Pensé que eran como niños, ajenos a lo complicado del mundo y en continuo aprendizaje. Ávidos de cosas nuevas, sedientos de saber. Y una voz chillona me sacó de mis pensamientos. Precisamente la voz de un niño de no más de un año sentado cerca de mí, acompañado por varios mayores. Cuál fue mi sorpresa y asco al escuchar que esos mayores que lo acompañaban se divertían a base de enseñarle palabrotas al niño, que las repetía sin saber qué decía. "¡Maricona!", "¡Gilipollas!", decía con su vocecita aguda, los otros se reían, y más se reía él al ver que los demás lo hacían. Los Asperger se bajaron del tren, y yo me quedé asqueada y enfadada, pensando en lo que estoy escribiendo ahora.

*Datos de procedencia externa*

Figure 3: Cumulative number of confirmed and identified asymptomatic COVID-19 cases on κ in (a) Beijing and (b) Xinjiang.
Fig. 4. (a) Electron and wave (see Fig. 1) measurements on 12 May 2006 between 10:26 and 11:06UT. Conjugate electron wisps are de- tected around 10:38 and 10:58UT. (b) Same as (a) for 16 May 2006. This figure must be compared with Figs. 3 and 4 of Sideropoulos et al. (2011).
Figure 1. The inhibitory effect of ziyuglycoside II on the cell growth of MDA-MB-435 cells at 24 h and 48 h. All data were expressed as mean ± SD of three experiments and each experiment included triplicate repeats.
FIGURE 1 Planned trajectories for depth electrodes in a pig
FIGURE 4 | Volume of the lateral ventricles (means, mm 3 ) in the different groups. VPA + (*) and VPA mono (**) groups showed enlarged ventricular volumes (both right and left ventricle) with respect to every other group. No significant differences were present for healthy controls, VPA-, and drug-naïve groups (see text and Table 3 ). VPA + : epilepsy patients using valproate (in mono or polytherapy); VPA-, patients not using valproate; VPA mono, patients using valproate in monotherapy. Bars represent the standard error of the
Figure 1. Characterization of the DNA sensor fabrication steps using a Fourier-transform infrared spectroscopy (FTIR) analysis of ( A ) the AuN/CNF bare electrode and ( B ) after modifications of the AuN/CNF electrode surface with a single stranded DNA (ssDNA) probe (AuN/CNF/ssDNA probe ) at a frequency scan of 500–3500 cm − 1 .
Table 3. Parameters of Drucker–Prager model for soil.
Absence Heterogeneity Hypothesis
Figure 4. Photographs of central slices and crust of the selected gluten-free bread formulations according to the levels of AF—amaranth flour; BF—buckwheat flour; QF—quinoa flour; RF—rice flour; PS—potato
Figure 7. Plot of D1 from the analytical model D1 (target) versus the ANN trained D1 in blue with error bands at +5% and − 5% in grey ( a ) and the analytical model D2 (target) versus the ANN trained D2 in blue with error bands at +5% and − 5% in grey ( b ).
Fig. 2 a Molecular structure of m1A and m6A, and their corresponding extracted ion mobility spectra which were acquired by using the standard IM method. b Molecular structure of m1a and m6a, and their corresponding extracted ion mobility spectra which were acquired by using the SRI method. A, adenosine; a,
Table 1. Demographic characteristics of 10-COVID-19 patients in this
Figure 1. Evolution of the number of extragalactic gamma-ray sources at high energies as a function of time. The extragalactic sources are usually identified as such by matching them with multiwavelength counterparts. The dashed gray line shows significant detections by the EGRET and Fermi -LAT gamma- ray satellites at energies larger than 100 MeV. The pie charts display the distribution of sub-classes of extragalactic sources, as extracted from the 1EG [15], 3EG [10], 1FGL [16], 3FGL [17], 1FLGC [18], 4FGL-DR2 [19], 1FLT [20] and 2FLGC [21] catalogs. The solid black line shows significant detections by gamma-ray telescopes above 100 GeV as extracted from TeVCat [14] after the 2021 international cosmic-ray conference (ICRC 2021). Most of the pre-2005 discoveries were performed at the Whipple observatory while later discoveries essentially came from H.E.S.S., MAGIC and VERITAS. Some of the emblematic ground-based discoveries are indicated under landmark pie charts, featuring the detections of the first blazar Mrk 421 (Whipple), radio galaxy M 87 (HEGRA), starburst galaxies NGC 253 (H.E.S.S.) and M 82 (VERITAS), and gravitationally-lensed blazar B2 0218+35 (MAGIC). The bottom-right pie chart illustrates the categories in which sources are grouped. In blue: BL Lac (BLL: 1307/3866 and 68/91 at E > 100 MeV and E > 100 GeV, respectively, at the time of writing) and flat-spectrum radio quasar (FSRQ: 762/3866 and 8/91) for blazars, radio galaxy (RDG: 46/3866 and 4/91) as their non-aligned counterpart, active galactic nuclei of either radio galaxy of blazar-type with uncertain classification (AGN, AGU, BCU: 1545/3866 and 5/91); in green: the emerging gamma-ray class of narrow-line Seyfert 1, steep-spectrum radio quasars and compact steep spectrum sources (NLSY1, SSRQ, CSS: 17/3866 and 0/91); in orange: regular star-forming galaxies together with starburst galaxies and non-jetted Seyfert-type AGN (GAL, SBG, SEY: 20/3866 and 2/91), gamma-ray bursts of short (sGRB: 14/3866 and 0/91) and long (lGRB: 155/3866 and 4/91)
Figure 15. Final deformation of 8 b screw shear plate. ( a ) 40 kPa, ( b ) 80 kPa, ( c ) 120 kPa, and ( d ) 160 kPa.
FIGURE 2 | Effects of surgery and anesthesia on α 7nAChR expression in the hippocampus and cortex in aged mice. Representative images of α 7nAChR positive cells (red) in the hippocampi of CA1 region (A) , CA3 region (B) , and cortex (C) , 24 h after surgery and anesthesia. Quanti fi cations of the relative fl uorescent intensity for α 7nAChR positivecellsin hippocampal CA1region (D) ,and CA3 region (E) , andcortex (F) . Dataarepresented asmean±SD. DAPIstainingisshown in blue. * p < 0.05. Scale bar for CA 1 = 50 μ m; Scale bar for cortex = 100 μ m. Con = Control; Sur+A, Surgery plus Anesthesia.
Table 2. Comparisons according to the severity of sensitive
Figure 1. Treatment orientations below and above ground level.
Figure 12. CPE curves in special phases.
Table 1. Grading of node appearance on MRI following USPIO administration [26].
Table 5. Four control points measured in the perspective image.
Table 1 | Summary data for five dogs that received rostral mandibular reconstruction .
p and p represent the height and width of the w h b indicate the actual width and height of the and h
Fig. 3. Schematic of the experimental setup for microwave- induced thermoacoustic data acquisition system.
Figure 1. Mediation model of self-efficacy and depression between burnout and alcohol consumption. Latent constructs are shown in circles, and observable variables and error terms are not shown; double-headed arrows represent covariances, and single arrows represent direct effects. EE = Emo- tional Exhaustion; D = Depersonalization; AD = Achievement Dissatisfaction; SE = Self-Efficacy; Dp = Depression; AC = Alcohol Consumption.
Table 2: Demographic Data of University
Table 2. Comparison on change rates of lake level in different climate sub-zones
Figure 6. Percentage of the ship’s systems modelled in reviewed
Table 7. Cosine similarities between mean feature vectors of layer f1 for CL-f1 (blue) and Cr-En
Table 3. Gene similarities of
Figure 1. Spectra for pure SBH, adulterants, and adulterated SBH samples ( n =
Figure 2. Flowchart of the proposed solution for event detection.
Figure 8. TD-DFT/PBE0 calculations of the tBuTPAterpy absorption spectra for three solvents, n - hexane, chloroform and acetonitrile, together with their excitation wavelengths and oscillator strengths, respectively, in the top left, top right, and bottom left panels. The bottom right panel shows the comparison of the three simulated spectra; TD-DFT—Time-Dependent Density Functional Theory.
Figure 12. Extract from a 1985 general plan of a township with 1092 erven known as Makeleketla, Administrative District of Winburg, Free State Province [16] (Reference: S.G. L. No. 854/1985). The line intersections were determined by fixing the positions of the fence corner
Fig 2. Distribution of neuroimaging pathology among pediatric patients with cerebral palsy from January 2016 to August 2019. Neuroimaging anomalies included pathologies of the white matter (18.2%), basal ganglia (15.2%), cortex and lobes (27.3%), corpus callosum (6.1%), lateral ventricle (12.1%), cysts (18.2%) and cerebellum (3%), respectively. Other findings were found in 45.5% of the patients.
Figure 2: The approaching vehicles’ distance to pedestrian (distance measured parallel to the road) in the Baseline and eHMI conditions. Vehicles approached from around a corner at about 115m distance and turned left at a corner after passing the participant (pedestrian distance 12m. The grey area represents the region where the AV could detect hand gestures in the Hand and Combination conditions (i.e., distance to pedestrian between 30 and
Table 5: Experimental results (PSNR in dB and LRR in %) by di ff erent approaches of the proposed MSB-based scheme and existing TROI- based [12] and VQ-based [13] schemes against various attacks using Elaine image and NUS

Los sitios que dejaron libres los Asperger fueron ocupados por antiguas compañeras de instituto. De nuevo sin poder evitarlo, escuché de qué hablaban, a ver si llegaba a enterarme qué hacían ahora, qué estudiaban, qué tal les iba. Una de ellas, que fue gran amiga mía, empezó a hablar de su asignatura de Literatura Universal del último año de instituto. Hablaba de La metamorfosis de Kafka, decía que le había parecido un libro absurdo. Vamos, que no lo había entendido. No pude evitar intervenir para decirle que a mí me pareció un libro encantador con el cual lloré. Por su expresión cualquiera podría haber dicho que estaba a punto de llamar a un hospital psiquiátrico. Eso me entristeció mucho.
Así que me bajé del tren sin despedirme (en parte porque ella me evitaba a ojos vista), y volví a casa.